What the task asks — Leave every picture behind and copy the rest of the entries below exactly.

Transcribed page contents —
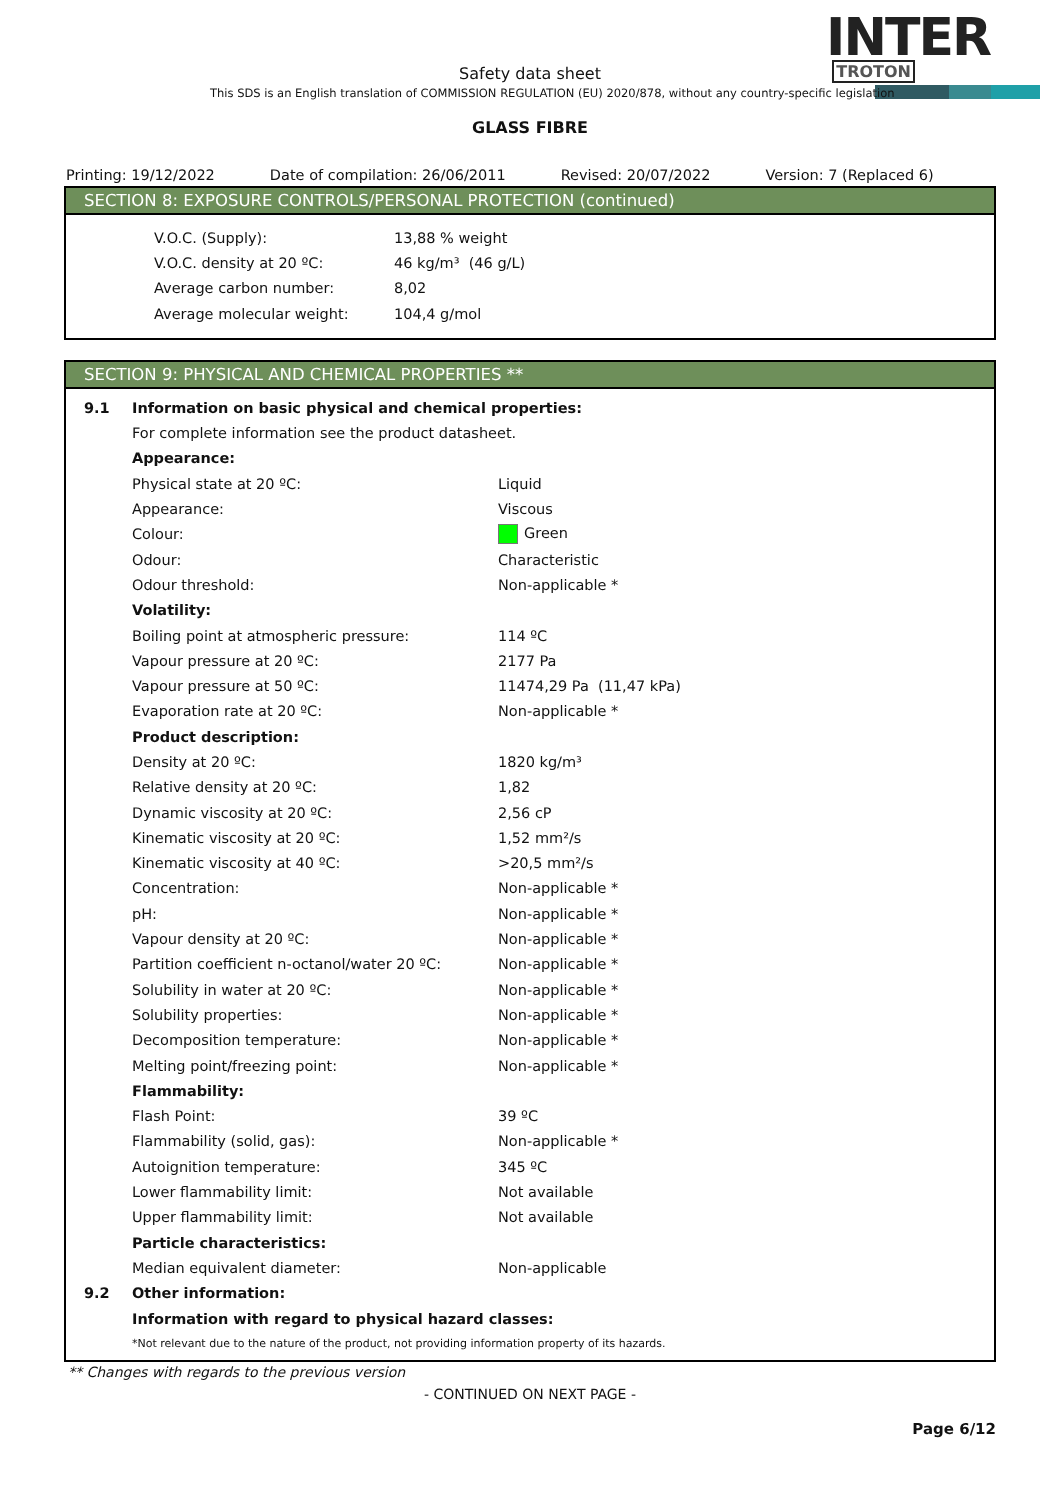INTER TROTON Safety data sheet
This SDS is an English translation of COMMISSION REGULATION (EU) 2020/878, without any country-specific legislation
GLASS FIBRE
Printing: 19/12/2022 Date of compilation: 26/06/2011 Revised: 20/07/2022 Version: 7 (Replaced 6)
SECTION 8: EXPOSURE CONTROLS/PERSONAL PROTECTION (continued)
| V.O.C. (Supply): | 13,88 % weight |
| V.O.C. density at 20 ºC: | 46 kg/m³ (46 g/L) |
| Average carbon number: | 8,02 |
| Average molecular weight: | 104,4 g/mol |
SECTION 9: PHYSICAL AND CHEMICAL PROPERTIES **
| 9.1 | Information on basic physical and chemical properties: | |
| | For complete information see the product datasheet. | |
| | Appearance: | |
| | Physical state at 20 ºC: | Liquid |
| | Appearance: | Viscous |
| | Colour: | Green |
| | Odour: | Characteristic |
| | Odour threshold: | Non-applicable * |
| | Volatility: | |
| | Boiling point at atmospheric pressure: | 114 ºC |
| | Vapour pressure at 20 ºC: | 2177 Pa |
| | Vapour pressure at 50 ºC: | 11474,29 Pa (11,47 kPa) |
| | Evaporation rate at 20 ºC: | Non-applicable * |
| | Product description: | |
| | Density at 20 ºC: | 1820 kg/m³ |
| | Relative density at 20 ºC: | 1,82 |
| | Dynamic viscosity at 20 ºC: | 2,56 cP |
| | Kinematic viscosity at 20 ºC: | 1,52 mm²/s |
| | Kinematic viscosity at 40 ºC: | >20,5 mm²/s |
| | Concentration: | Non-applicable * |
| | pH: | Non-applicable * |
| | Vapour density at 20 ºC: | Non-applicable * |
| | Partition coefficient n-octanol/water 20 ºC: | Non-applicable * |
| | Solubility in water at 20 ºC: | Non-applicable * |
| | Solubility properties: | Non-applicable * |
| | Decomposition temperature: | Non-applicable * |
| | Melting point/freezing point: | Non-applicable * |
| | Flammability: | |
| | Flash Point: | 39 ºC |
| | Flammability (solid, gas): | Non-applicable * |
| | Autoignition temperature: | 345 ºC |
| | Lower flammability limit: | Not available |
| | Upper flammability limit: | Not available |
| | Particle characteristics: | |
| | Median equivalent diameter: | Non-applicable |
| 9.2 | Other information: | |
| | Information with regard to physical hazard classes: | |
| | *Not relevant due to the nature of the product, not providing information property of its hazards. | |
** Changes with regards to the previous version
- CONTINUED ON NEXT PAGE -
Page 6/12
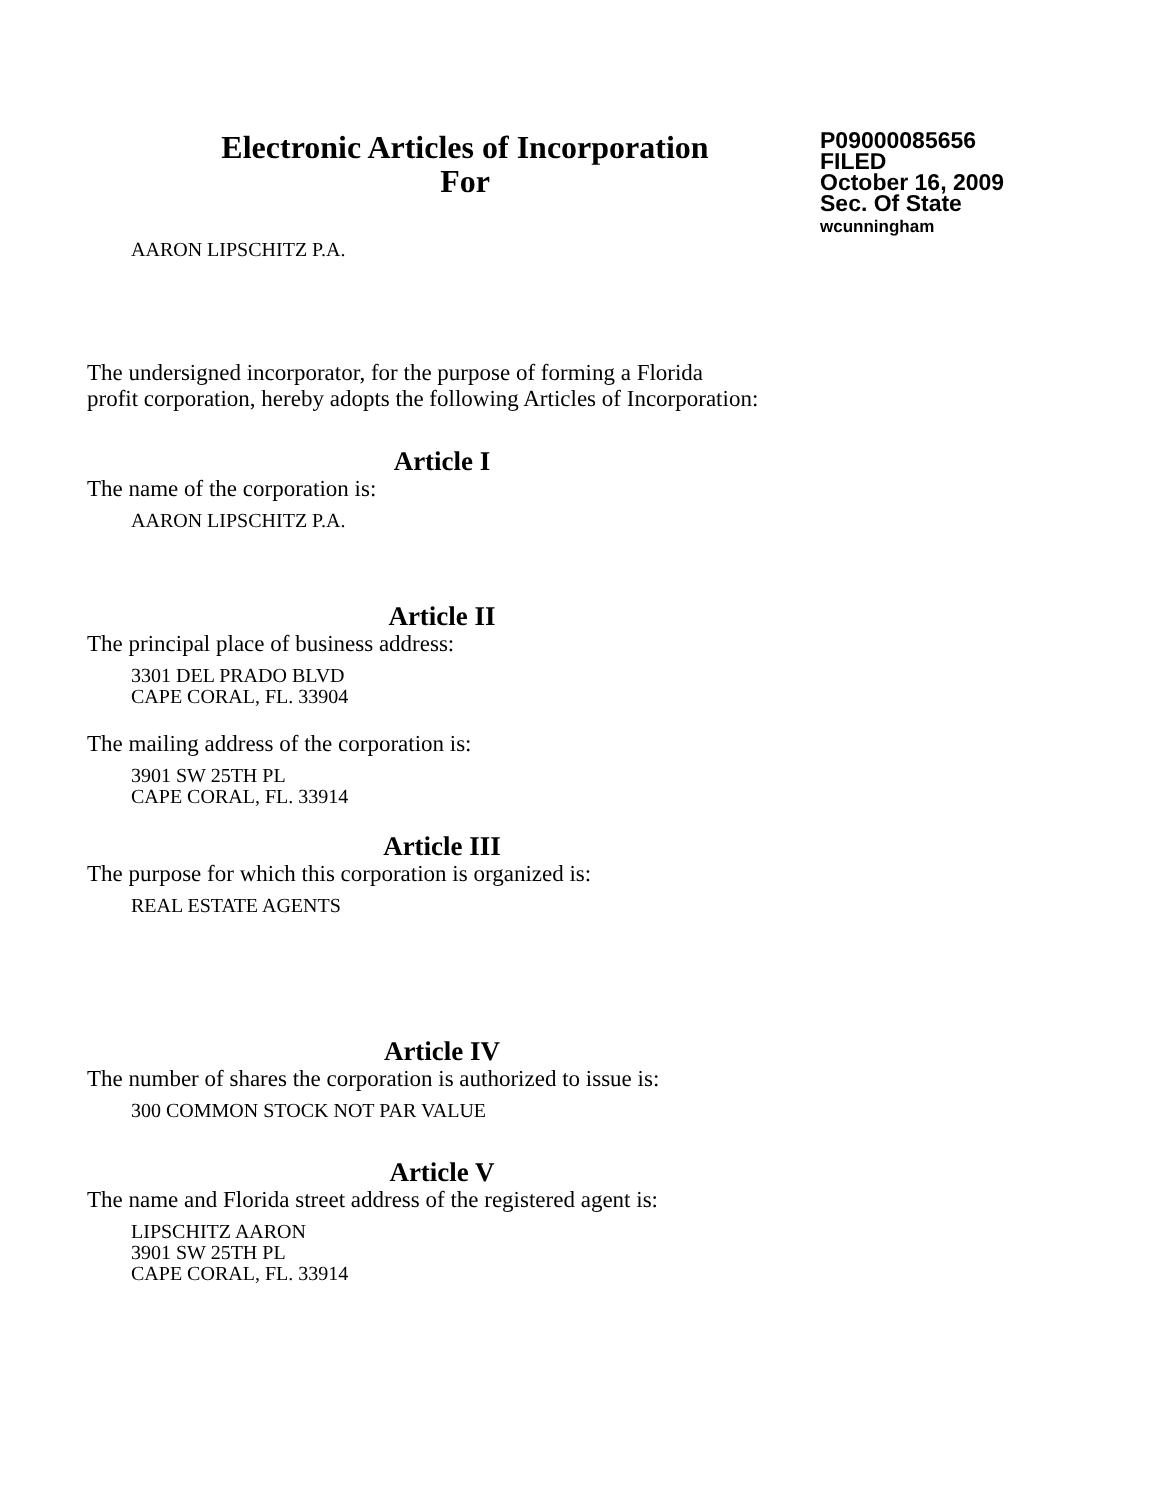Electronic Articles of Incorporation
For
P09000085656
FILED
October 16, 2009
Sec. Of State
wcunningham
AARON LIPSCHITZ P.A.
The undersigned incorporator, for the purpose of forming a Florida
profit corporation, hereby adopts the following Articles of Incorporation:
Article I
The name of the corporation is:
AARON LIPSCHITZ P.A.
Article II
The principal place of business address:
3301 DEL PRADO BLVD
CAPE CORAL, FL. 33904
The mailing address of the corporation is:
3901 SW 25TH PL
CAPE CORAL, FL. 33914
Article III
The purpose for which this corporation is organized is:
REAL ESTATE AGENTS
Article IV
The number of shares the corporation is authorized to issue is:
300 COMMON STOCK NOT PAR VALUE
Article V
The name and Florida street address of the registered agent is:
LIPSCHITZ AARON
3901 SW 25TH PL
CAPE CORAL, FL. 33914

Answer —
INTER TROTON Safety data sheet
This SDS is an English translation of COMMISSION REGULATION (EU) 2020/878, without any country-specific legislation
GLASS FIBRE
Printing: 19/12/2022 Date of compilation: 26/06/2011 Revised: 20/07/2022 Version: 7 (Replaced 6)
SECTION 8: EXPOSURE CONTROLS/PERSONAL PROTECTION (continued)
| V.O.C. (Supply): | 13,88 % weight |
| V.O.C. density at 20 ºC: | 46 kg/m³ (46 g/L) |
| Average carbon number: | 8,02 |
| Average molecular weight: | 104,4 g/mol |
SECTION 9: PHYSICAL AND CHEMICAL PROPERTIES **
| 9.1 | Information on basic physical and chemical properties: | |
| | For complete information see the product datasheet. | |
| | Appearance: | |
| | Physical state at 20 ºC: | Liquid |
| | Appearance: | Viscous |
| | Colour: | Green |
| | Odour: | Characteristic |
| | Odour threshold: | Non-applicable * |
| | Volatility: | |
| | Boiling point at atmospheric pressure: | 114 ºC |
| | Vapour pressure at 20 ºC: | 2177 Pa |
| | Vapour pressure at 50 ºC: | 11474,29 Pa (11,47 kPa) |
| | Evaporation rate at 20 ºC: | Non-applicable * |
| | Product description: | |
| | Density at 20 ºC: | 1820 kg/m³ |
| | Relative density at 20 ºC: | 1,82 |
| | Dynamic viscosity at 20 ºC: | 2,56 cP |
| | Kinematic viscosity at 20 ºC: | 1,52 mm²/s |
| | Kinematic viscosity at 40 ºC: | >20,5 mm²/s |
| | Concentration: | Non-applicable * |
| | pH: | Non-applicable * |
| | Vapour density at 20 ºC: | Non-applicable * |
| | Partition coefficient n-octanol/water 20 ºC: | Non-applicable * |
| | Solubility in water at 20 ºC: | Non-applicable * |
| | Solubility properties: | Non-applicable * |
| | Decomposition temperature: | Non-applicable * |
| | Melting point/freezing point: | Non-applicable * |
| | Flammability: | |
| | Flash Point: | 39 ºC |
| | Flammability (solid, gas): | Non-applicable * |
| | Autoignition temperature: | 345 ºC |
| | Lower flammability limit: | Not available |
| | Upper flammability limit: | Not available |
| | Particle characteristics: | |
| | Median equivalent diameter: | Non-applicable |
| 9.2 | Other information: | |
| | Information with regard to physical hazard classes: | |
| | *Not relevant due to the nature of the product, not providing information property of its hazards. | |
** Changes with regards to the previous version
- CONTINUED ON NEXT PAGE -
Page 6/12
Electronic Articles of Incorporation
For
P09000085656
FILED
October 16, 2009
Sec. Of State
wcunningham
AARON LIPSCHITZ P.A.
The undersigned incorporator, for the purpose of forming a Florida
profit corporation, hereby adopts the following Articles of Incorporation:
Article I
The name of the corporation is:
AARON LIPSCHITZ P.A.
Article II
The principal place of business address:
3301 DEL PRADO BLVD
CAPE CORAL, FL. 33904
The mailing address of the corporation is:
3901 SW 25TH PL
CAPE CORAL, FL. 33914
Article III
The purpose for which this corporation is organized is:
REAL ESTATE AGENTS
Article IV
The number of shares the corporation is authorized to issue is:
300 COMMON STOCK NOT PAR VALUE
Article V
The name and Florida street address of the registered agent is:
LIPSCHITZ AARON
3901 SW 25TH PL
CAPE CORAL, FL. 33914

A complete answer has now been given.